OTTAWA, June 22, 2017 /CNW/ - Monday morning, residents of Tewegan Housing for Aboriginal Youth hosted a bannock and tea conversation with the United Nations Deputy High Commissioner for Human Rights Ms. Kate Gilmore. Sharing the unique life experiences faced daily by young Aboriginal women living in Ottawa, residents discussed the difficult issues of racism, discrimination, and human trafficking, and spoke of the supports and solutions needs to address them.
"Meeting with the Deputy High Commissioner was empowering and inspirational," said one of the residents after the visit. "She made us feel comfortable and safe to share our experiences and we are very honored that she started her day with us." Another resident spoke about recent issues related to identity, child welfare and provincial jurisdictional challenges, and added that "today, Kate reminded me that my voice as a mother and Indigenous woman matters, she made me realize that I am a human rights activist." Residents felt encouraged that their experiences would help inform human rights work at the international level.

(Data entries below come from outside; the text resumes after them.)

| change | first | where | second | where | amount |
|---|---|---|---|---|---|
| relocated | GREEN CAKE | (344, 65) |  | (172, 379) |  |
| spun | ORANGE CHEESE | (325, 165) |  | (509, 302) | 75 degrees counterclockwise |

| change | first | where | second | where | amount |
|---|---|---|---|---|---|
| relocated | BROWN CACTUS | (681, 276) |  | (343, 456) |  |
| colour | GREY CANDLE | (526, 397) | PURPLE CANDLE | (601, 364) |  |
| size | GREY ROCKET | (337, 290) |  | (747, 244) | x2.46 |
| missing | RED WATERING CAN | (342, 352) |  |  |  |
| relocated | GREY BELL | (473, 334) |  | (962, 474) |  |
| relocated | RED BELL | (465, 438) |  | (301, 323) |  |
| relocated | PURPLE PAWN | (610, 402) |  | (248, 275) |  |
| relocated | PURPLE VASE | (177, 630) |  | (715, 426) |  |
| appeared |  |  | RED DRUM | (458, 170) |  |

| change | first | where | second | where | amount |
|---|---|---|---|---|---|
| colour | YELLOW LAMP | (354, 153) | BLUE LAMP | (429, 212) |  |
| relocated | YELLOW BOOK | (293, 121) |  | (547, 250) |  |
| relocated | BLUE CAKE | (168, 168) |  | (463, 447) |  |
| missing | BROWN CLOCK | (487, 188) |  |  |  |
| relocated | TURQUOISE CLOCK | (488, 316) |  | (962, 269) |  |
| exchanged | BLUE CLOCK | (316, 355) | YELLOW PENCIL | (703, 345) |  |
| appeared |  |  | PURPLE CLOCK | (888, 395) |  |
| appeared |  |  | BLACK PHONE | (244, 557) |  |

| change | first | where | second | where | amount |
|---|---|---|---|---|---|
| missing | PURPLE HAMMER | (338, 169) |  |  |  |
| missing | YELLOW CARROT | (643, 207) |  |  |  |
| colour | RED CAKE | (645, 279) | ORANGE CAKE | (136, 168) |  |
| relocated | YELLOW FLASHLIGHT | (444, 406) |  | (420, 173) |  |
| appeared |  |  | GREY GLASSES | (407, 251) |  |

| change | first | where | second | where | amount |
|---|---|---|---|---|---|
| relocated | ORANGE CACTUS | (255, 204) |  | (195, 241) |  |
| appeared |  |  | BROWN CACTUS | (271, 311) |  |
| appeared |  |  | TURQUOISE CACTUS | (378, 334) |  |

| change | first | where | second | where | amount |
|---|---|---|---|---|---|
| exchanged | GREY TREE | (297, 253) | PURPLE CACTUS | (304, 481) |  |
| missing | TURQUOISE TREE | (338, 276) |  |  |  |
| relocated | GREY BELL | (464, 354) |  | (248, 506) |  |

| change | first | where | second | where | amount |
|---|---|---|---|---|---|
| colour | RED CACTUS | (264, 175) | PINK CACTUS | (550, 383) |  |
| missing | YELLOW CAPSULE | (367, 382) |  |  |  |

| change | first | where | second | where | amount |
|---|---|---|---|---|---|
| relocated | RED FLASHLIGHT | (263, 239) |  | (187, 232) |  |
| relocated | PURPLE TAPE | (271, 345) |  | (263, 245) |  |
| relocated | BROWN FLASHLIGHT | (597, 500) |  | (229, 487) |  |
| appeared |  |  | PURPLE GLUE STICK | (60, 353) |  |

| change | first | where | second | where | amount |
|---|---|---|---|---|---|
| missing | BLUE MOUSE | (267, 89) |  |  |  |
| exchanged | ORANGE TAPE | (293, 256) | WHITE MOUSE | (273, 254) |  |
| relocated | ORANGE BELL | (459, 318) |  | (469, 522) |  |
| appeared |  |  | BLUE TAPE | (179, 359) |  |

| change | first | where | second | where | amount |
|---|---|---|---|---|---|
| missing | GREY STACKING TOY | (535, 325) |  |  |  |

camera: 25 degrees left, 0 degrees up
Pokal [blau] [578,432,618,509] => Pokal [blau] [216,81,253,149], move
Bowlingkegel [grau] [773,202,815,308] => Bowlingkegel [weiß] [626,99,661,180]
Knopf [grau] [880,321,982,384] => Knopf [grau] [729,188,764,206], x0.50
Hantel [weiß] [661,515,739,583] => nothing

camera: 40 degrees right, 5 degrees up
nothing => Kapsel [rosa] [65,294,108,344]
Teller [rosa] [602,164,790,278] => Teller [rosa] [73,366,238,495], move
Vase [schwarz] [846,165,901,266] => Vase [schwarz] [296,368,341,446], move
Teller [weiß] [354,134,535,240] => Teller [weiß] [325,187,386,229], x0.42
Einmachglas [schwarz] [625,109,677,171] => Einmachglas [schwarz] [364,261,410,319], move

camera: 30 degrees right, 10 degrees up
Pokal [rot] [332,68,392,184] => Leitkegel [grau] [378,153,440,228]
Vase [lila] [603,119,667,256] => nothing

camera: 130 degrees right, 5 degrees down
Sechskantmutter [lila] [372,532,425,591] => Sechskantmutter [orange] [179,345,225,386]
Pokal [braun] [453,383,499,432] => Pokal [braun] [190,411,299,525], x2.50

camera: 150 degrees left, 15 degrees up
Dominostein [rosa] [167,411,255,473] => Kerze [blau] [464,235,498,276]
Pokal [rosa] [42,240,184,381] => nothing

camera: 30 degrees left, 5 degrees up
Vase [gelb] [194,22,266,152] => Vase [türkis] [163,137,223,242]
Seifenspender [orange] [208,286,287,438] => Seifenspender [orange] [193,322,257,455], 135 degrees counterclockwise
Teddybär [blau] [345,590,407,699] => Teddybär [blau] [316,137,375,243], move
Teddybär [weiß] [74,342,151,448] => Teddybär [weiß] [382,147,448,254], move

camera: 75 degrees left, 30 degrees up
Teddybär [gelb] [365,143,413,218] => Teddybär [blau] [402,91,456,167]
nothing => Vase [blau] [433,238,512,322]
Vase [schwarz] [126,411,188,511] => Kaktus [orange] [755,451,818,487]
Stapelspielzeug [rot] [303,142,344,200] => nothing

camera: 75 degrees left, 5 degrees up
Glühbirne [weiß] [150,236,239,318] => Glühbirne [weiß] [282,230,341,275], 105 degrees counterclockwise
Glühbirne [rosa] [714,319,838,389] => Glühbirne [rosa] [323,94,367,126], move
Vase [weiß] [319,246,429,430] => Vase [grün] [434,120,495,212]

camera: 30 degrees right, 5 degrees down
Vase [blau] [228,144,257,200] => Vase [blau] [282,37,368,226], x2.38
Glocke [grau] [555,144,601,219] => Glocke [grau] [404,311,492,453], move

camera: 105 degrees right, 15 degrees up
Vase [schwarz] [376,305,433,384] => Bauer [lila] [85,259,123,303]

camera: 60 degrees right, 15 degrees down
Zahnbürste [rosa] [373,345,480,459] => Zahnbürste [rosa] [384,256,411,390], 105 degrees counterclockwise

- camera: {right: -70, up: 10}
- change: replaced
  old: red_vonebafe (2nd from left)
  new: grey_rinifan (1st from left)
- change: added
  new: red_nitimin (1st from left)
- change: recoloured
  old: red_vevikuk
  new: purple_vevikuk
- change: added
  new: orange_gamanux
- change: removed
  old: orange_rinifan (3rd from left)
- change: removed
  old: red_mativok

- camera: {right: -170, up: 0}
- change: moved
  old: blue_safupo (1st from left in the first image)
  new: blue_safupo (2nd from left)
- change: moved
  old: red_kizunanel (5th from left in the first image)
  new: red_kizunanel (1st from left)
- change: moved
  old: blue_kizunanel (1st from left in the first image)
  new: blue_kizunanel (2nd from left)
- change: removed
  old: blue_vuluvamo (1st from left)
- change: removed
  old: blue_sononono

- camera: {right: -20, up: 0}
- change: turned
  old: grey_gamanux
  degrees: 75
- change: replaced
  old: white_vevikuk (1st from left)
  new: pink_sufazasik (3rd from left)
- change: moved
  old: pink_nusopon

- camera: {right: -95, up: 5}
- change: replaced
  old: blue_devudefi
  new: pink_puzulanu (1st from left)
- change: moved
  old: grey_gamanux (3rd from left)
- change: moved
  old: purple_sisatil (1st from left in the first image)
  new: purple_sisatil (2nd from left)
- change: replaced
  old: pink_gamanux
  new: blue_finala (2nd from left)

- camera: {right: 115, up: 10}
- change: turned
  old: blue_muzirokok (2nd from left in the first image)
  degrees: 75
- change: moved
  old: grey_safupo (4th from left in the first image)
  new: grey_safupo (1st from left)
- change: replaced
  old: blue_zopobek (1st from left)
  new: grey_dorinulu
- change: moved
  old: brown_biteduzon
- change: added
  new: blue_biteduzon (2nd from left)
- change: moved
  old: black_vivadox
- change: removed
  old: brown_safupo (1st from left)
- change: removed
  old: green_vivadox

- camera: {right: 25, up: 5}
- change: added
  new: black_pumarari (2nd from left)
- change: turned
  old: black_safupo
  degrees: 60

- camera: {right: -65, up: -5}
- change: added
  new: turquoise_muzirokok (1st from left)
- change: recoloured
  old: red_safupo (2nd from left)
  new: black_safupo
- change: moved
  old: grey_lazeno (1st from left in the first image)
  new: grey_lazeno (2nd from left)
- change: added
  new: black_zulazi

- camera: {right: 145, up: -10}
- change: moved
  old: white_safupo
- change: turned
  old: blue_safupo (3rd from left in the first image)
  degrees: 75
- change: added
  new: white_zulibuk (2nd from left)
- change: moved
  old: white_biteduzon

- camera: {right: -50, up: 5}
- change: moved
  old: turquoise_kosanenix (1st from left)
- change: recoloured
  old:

"Conversations such as the one we had this morning are very encouraging and serve to highlight the realities our young women face in this community." stated Irene Goodwin, Executive Director of Tewegan. After a tour of Tewegan, Ms. Gilmore was presented with a gift of sage and shell on behalf of residents, staff, and Board of Directors of Tewegan to honour her visit.
"The opportunity for young Aboriginal women to meet, to share, to have their voices heard, and to know that their individual rights are important resonated deeply today," said Kristine Neglia, President of Tewegan. "While there is still work to be done to address human rights for Aboriginal people in Canada, it's important to acknowledge the good work and support available within the Ottawa Aboriginal community." Residents of Tewegan spoke highly of several community service organizations including the Wabano Centre for Aboriginal Health and Minwaashin Lodge.
Tewegan Housing for Aboriginal Youth operates the only transition house in the Nation's Capital region for young First Nation, Inuit, and Métis women, ages 16 to 29 that are homeless or at risk of becoming homeless.